We provide information to people with disabilities and their families (as well as businesses) to help remove the architectural barriers the disabled encounter in their everyday lives in public places.
Our members have mobility disabilities, with some confined to a wheelchair while others can get by with a cane or a walker. We have been fortunate enough to work with some very capable and determined people who are serious about making their community more accessible.
The A4EA came into being with the recognition that people with disabilities did not have an organization they could turn to that would provide information to them that would help them to work with businesses to remove barriers to access. There are some great disability rights organizations that will assist by filing lawsuits against large entities such as Wal Mart or Target because that is how they can make the most changes with just one lawsuit. We work more on a local level.
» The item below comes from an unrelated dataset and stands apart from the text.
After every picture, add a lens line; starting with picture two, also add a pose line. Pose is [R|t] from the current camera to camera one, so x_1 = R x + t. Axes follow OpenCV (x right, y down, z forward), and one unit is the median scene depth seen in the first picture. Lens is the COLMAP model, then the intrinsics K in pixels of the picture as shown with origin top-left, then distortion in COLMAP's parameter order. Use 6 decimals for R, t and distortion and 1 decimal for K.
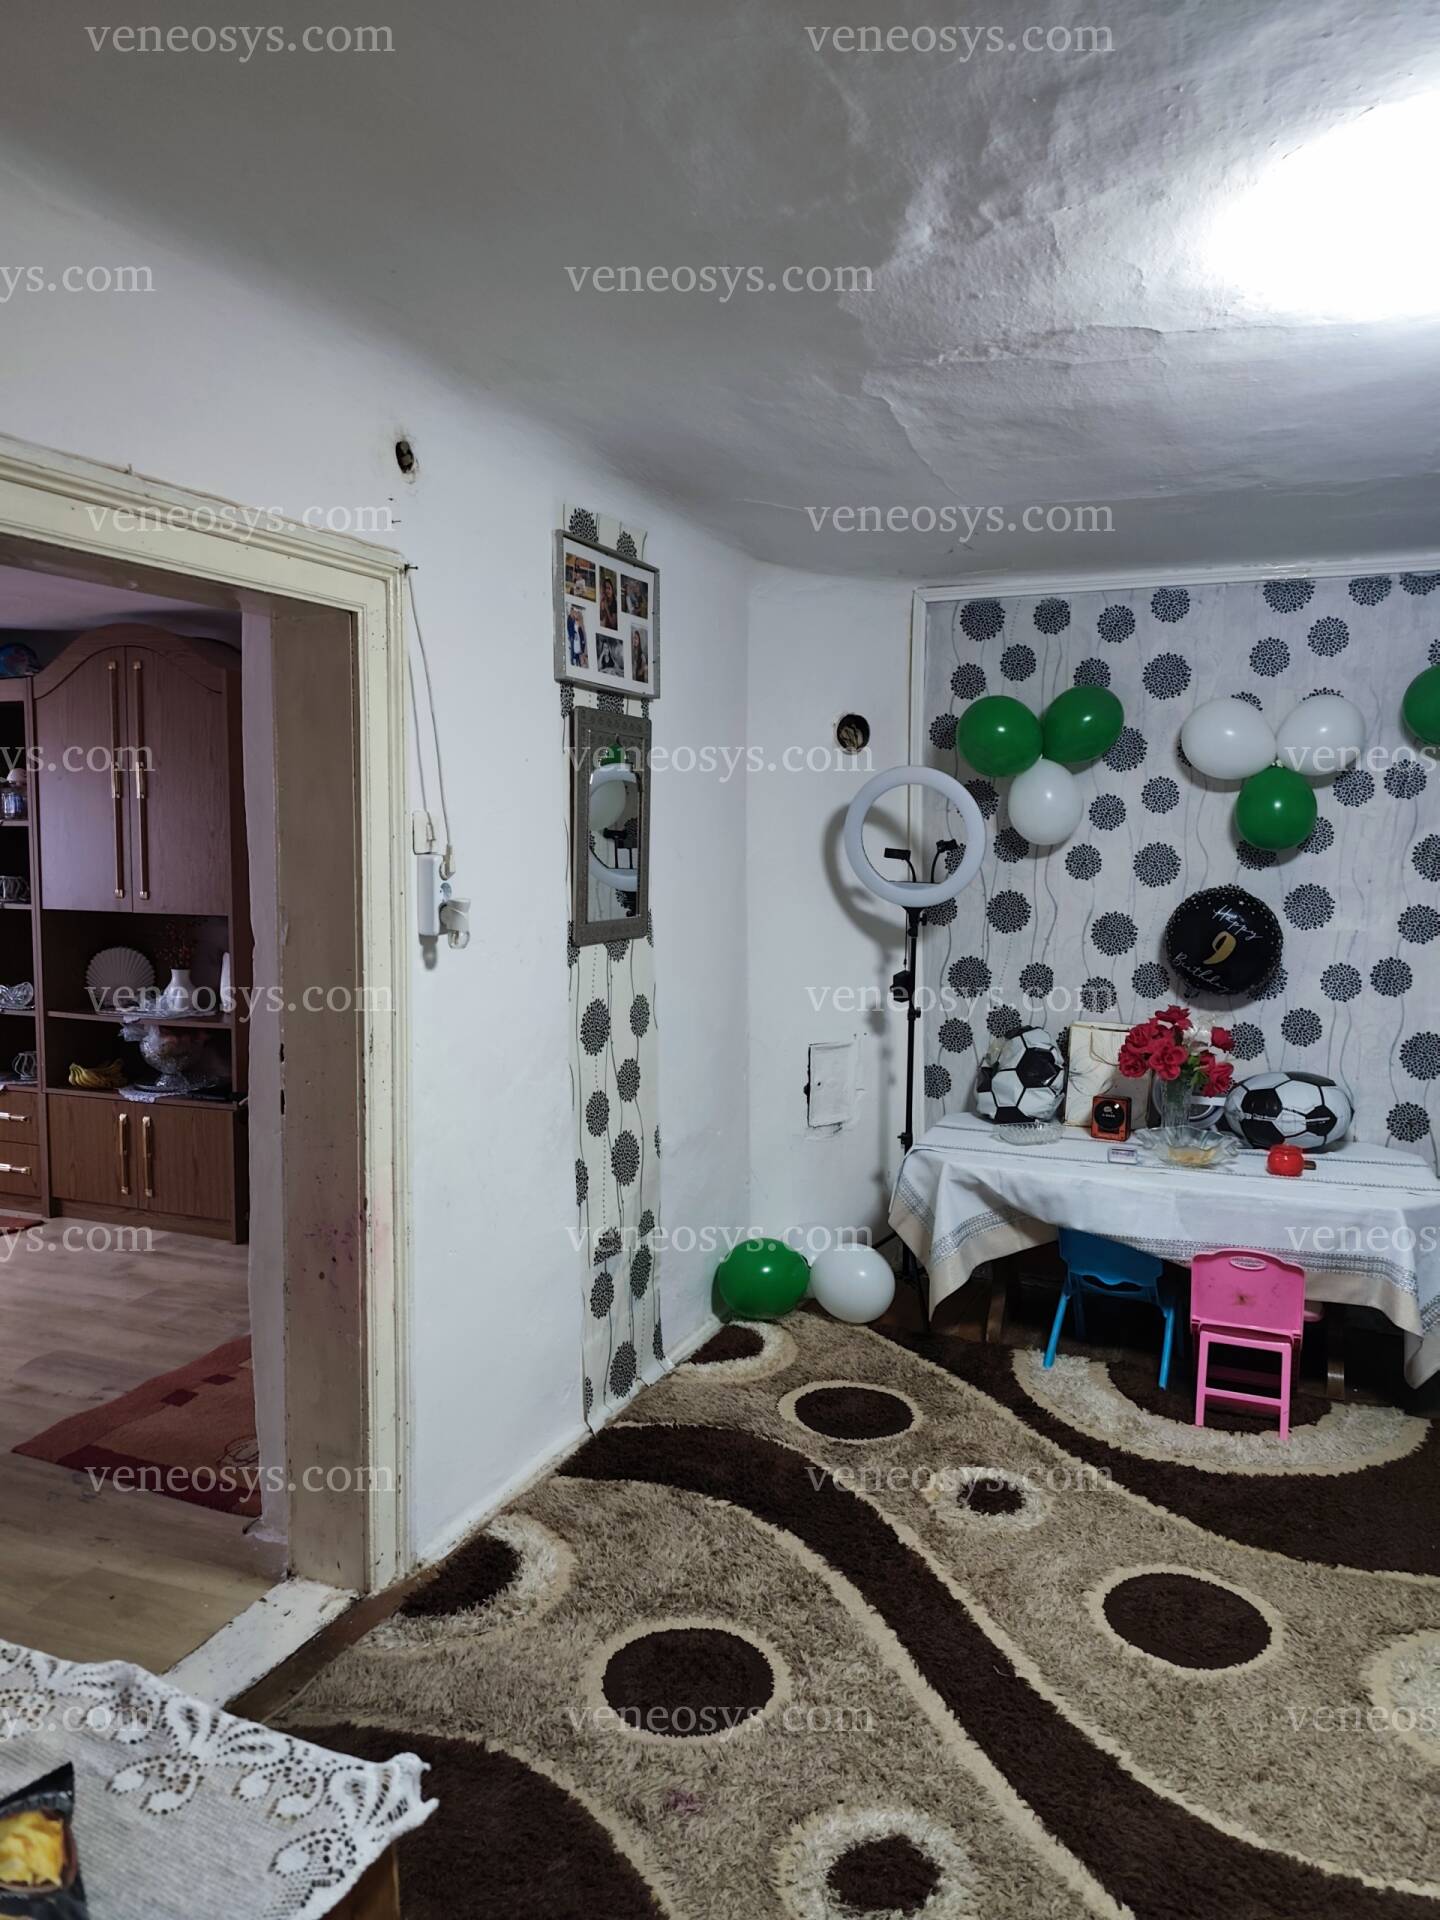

Our job is to provide the information necessary for someone to help them improve access by themselves to their local businesses that they patronize every day. We feel we are helping the disabled to empower themselves by taking advantage of the powerful tools provided to them by Congress. We also provide information to businesses that can help them to improve access to their business.
The experience of many disabled individuals is that it is often not helpful to send a letter to a facility asking them to make the required accessibility changes. For whatever reason, businesses often do not step up to the plate and fulfill their responsibilities under the ADA, even though this law has been in place for decades. Therefore, it can be necessary for a disabled person to utilize the powers provided to them by the ADA to try to influence or, when necessary, legally compel businesses to fulfill their obligations.
When a business does not allocate the financial resources to make accessibility changes, other competing businesses who did spend money are at a disadvantage because they used money they could have spent on advertising and used it to improve access instead, while the non-compliant business takes the money they should have spent to improve access and uses it to improve sales instead. It is a decision to place their own profits over the accessibility of their disabled customers. That’s not fair to the businesses who improve access. Many of them would be better off by taking the tax benefits a business can take to make their business more accessible and providing access to another customer base.
Hopefully a time will come when more businesses will be able to identify with the difficulties experienced by the disabled and do the right thing by complying with Disability Rights laws intended to help them participate fully in our society.